**研讀文本**
* * *
氣相色譜儀由載氣源、進樣部分、色譜柱、柱溫箱、檢測器和數據處理系統組成。進樣部分、色譜柱和檢測器的溫度均在控制狀態。

(1) 載氣源 氣相色譜法的流動相為氣體，稱為載氣，氦、氮和氫可用作載氣，可由高壓鋼瓶或高純度氣體發生器提供，經過適當的減壓裝置，以一定的流速經過進樣器和色譜柱；根據供試品的性質和檢測器種類選擇載氣，常用載氣為氮氣。

(2) 進樣部分 進樣方式一般可採用溶液直接進樣或頂空進樣。

溶液直接進樣採用微量注射器、微量進樣閥或有分流裝置的氣化室進樣；採用溶液直接進樣時，進樣口溫度應高於柱溫 30 ～ 50℃ ；進樣量一般不超過數微升；柱徑越細，進樣量應越少，採用毛細管柱時，一般應分流以免過載。

頂空進樣適用於固體和液體供試品中揮發性組分的分離和測定。將固態或液態的供試品製成供試液後置於密閉小瓶中，在恆溫控制的加熱室中加熱至供試品中揮發性組分在非氣態和氣態達至平衡後，由進樣器自動吸取一定體積的頂空氣注入色譜柱中。

(3) 色譜柱 色譜柱為填充柱或毛細管柱。填充柱的材質為不銹鋼或玻璃，內徑為 2~4mm ，柱長為 2~4m ，內裝吸附劑、高分子多孔小球或塗漬固定液的載體，粒徑為 0.25~0.18mm 、 0.18~0.15mm 或 0.15~0.125mm 。常用載體為經酸洗並硅烷化處理的硅藻土或高分子多孔小球，常用固定液有甲基聚硅氧烷、聚乙二醇等。毛細管柱的材質為玻璃或石英，內壁或載體經塗漬或交聯固定液，內徑一般為 0.25mm 、 0.32mm 或 0.53mm ，柱長 5~60m ，固定液膜厚 0.1~5.0μm ，常用的固定液有甲基聚硅氧烷、不同比例組成的苯基甲基聚硅氧烷、聚乙二醇等。

新填充柱和毛細管柱在使用前需老化以除去殘留溶劑及低分子量的聚合物，色譜柱如長期未用，使用前應老化處理，使基線穩定。

(4) 柱溫箱 由於柱溫箱溫度的波動會影響色譜分析結果的重現性，因此柱溫箱控溫精度應在 ±l℃ ，且溫度波動小於每小時 0.1℃ 。溫度控制系統分為恆溫和程序升溫兩種。
* * *
**已存項目**
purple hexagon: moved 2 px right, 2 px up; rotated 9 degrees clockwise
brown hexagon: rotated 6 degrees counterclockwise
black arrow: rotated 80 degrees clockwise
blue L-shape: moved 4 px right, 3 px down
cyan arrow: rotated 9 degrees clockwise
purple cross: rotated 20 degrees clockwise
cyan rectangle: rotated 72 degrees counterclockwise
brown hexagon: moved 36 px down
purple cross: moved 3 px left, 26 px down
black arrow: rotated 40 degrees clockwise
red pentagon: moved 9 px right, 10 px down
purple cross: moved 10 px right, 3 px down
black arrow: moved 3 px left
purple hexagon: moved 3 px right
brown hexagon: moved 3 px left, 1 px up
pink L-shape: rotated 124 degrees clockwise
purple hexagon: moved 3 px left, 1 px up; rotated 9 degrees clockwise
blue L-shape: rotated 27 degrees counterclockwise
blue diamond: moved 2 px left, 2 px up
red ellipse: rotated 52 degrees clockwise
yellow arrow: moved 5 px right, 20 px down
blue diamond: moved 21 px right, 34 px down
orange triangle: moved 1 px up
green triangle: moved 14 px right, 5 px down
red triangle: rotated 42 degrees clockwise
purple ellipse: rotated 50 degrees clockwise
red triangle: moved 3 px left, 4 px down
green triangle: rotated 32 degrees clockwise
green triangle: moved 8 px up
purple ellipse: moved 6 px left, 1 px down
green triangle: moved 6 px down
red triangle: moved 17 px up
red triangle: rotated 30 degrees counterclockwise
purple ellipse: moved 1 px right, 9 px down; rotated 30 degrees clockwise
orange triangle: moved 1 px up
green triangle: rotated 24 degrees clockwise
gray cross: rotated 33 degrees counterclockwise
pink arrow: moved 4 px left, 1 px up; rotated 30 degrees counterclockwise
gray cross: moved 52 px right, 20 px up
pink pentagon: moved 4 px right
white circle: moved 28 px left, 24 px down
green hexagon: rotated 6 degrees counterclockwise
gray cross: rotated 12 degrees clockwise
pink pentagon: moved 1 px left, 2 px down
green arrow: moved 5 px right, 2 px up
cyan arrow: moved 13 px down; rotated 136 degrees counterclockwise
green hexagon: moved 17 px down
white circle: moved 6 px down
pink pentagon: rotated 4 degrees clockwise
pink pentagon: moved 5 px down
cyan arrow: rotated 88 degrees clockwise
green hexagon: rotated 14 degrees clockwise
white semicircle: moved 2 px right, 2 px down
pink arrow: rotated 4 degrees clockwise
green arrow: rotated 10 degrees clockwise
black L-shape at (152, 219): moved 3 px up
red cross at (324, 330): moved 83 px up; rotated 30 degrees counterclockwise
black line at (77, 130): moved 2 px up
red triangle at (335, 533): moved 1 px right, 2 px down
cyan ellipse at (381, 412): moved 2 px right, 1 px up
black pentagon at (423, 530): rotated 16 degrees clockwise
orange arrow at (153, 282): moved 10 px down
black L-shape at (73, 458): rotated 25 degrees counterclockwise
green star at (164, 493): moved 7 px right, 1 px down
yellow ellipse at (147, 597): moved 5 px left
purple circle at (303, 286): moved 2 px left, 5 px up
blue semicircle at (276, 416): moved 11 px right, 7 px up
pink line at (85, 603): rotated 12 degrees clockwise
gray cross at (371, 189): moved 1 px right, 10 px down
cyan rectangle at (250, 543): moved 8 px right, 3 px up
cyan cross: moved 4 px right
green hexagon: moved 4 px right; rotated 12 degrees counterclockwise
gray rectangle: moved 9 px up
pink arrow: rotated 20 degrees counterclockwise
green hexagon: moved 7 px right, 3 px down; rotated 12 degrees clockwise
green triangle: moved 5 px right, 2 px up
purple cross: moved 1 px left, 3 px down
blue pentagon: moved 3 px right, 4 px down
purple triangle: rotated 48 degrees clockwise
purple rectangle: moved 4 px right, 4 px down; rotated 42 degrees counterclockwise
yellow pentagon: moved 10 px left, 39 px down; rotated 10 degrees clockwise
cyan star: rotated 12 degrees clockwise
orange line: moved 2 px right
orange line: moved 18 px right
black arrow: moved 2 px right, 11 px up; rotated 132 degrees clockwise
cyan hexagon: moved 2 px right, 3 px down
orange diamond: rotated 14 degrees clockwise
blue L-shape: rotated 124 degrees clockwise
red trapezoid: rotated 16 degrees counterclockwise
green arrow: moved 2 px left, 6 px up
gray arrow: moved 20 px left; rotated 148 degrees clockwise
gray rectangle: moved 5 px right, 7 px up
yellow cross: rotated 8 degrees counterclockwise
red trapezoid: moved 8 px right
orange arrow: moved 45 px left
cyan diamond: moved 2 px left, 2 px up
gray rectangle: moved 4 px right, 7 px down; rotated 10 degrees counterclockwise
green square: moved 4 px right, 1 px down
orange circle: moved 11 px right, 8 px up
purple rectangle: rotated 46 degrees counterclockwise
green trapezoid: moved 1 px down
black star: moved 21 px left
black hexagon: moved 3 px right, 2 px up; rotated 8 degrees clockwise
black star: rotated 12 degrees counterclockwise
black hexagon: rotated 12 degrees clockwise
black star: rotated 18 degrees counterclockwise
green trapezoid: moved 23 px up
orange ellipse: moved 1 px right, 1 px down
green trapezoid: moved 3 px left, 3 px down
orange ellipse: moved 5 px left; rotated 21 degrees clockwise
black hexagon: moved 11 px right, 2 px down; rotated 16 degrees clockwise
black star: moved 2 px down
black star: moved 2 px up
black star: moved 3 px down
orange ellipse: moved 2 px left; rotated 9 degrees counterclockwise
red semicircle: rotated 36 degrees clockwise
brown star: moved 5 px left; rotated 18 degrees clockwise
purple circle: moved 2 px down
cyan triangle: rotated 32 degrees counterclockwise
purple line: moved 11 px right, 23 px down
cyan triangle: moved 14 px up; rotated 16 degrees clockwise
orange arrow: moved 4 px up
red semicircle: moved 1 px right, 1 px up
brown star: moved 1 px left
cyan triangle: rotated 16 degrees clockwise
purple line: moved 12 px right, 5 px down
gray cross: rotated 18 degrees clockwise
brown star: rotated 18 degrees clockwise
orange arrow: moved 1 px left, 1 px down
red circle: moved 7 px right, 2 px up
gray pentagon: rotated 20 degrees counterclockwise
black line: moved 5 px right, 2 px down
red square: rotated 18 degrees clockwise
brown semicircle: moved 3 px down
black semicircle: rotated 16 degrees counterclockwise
* * *
**操作說明**
A. 將氣相色譜儀說明中以「溶液直接進樣採用」開頭的那一段改寫成條列形式，保留主要事實。
B. 根據氣相色譜儀說明，常用的載氣是哪一種？

**參考答案**
A.
- 進樣工具：微量注射器、微量進樣閥，或有分流裝置的氣化室。
- 進樣口溫度：應高於柱溫 30～50℃。
- 進樣量：一般不超過數微升。
- 柱徑越細，進樣量應越少。
- 採用毛細管柱時，一般應分流，以免過載。

B. 氮氣。